To do: Report all lines in the records that hold the string "Developer".

** Opening Source data block **

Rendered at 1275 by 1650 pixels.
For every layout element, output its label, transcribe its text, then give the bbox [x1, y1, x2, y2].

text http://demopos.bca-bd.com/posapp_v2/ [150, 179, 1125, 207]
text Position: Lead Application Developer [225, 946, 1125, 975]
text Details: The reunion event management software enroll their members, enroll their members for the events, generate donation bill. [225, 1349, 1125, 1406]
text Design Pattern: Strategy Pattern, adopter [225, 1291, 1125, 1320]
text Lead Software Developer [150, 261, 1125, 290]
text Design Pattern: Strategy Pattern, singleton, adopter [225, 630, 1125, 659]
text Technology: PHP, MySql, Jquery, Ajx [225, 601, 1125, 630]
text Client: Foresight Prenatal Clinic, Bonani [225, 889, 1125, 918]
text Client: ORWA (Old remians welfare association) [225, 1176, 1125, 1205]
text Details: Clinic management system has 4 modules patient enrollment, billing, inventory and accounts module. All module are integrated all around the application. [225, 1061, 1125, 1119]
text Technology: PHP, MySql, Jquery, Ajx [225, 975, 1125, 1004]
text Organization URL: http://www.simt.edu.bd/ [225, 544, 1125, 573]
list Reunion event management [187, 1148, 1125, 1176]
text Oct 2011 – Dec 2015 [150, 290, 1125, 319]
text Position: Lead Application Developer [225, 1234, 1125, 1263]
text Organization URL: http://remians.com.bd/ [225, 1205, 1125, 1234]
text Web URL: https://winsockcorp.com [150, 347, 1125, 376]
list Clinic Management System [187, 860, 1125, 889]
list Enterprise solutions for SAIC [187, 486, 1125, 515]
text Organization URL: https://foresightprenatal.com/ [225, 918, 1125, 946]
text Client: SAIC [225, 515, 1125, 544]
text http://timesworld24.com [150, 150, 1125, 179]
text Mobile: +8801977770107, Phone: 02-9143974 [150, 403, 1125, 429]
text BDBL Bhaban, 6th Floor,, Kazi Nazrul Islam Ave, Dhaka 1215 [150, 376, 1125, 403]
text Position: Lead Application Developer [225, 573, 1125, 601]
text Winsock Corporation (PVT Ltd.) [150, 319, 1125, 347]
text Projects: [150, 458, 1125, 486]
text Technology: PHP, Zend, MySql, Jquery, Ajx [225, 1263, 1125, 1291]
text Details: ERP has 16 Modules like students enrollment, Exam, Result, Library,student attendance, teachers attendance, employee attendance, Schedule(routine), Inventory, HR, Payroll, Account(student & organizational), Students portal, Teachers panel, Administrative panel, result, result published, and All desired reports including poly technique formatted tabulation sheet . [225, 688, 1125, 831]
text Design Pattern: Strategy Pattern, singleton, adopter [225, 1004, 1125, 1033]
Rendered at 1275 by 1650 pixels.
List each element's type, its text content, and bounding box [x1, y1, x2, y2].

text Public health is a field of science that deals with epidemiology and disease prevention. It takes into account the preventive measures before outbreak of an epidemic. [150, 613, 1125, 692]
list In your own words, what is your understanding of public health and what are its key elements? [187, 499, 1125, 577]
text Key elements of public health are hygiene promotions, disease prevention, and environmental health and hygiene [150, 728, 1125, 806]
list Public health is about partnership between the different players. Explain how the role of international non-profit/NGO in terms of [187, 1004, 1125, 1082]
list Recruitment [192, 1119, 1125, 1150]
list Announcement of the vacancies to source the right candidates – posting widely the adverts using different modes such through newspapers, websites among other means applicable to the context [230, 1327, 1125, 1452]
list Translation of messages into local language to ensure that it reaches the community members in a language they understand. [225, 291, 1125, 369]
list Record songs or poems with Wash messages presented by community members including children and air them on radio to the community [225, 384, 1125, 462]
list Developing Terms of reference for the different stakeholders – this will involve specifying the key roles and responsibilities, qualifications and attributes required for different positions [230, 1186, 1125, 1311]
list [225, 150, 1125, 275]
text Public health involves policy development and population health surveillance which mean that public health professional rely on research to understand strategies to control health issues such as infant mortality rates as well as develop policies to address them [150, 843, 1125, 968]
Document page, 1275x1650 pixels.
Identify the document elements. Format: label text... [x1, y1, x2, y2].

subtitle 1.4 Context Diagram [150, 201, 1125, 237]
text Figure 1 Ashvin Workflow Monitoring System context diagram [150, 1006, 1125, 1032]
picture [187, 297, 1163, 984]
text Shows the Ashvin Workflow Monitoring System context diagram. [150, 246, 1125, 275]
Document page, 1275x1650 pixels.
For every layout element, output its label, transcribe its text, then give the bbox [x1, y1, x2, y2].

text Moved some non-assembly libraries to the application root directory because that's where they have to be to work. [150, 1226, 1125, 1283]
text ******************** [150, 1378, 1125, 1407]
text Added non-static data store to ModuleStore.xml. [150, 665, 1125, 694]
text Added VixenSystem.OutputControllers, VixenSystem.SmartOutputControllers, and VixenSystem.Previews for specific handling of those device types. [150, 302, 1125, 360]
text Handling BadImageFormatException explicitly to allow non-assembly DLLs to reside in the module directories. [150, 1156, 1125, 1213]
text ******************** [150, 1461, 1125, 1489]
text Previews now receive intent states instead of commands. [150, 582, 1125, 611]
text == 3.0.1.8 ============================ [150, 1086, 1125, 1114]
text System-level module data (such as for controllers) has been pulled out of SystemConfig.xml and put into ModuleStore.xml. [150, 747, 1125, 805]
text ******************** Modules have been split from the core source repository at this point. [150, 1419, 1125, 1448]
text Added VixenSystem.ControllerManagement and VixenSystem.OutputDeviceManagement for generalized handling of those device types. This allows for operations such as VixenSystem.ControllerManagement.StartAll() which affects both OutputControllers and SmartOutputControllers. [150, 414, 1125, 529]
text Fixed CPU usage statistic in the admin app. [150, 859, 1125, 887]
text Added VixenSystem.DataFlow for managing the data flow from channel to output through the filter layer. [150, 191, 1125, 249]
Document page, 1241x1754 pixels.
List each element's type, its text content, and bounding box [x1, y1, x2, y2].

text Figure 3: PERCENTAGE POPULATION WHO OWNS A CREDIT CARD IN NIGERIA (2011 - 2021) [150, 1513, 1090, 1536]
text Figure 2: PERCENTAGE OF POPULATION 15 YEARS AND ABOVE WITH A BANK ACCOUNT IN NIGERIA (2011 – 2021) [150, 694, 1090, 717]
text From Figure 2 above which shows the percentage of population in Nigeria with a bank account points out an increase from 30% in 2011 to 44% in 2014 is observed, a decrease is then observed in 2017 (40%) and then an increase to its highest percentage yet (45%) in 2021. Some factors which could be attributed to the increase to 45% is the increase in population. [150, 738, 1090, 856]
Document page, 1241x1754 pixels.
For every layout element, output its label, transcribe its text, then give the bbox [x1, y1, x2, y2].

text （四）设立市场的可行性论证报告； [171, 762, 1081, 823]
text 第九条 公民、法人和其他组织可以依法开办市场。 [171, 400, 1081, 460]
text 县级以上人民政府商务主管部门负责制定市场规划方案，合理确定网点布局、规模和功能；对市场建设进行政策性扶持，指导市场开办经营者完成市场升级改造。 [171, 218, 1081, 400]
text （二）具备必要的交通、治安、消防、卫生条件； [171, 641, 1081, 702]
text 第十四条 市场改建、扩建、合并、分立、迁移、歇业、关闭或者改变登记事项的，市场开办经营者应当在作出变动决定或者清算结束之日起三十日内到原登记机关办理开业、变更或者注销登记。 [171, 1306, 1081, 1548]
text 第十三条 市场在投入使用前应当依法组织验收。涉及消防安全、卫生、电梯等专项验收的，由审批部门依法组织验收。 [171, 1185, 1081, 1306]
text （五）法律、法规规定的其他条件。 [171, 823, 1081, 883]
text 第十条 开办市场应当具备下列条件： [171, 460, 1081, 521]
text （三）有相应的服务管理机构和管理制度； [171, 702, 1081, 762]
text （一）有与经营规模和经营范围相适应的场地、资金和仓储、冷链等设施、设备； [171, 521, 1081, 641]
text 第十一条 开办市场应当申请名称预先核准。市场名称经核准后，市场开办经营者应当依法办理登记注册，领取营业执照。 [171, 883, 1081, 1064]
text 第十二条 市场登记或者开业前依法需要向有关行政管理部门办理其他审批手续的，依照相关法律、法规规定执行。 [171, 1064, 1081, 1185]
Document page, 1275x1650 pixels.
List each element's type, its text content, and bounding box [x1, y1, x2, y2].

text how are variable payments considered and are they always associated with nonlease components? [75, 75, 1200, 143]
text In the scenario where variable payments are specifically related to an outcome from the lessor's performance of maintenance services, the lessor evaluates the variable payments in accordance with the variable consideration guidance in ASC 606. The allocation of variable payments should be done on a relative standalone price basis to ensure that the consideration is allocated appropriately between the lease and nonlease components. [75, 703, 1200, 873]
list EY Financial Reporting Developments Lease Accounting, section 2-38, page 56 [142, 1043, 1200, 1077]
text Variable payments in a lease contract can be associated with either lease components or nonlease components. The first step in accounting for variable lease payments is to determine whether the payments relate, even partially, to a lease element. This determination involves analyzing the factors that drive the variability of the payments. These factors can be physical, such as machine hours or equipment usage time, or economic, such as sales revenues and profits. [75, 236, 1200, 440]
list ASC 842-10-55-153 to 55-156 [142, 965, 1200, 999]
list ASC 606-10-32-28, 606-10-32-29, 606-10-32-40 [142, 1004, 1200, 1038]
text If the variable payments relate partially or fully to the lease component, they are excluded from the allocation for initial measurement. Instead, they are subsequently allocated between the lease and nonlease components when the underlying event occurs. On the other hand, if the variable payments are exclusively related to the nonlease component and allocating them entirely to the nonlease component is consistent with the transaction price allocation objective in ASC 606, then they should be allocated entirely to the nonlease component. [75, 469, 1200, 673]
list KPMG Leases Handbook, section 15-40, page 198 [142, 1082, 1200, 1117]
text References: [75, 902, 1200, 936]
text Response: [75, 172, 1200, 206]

** Closing Source data block **

Exercise solution:
text Position: Lead Application Developer [225, 946, 1125, 975]
text Lead Software Developer [150, 261, 1125, 290]
text Position: Lead Application Developer [225, 1234, 1125, 1263]
text Position: Lead Application Developer [225, 573, 1125, 601]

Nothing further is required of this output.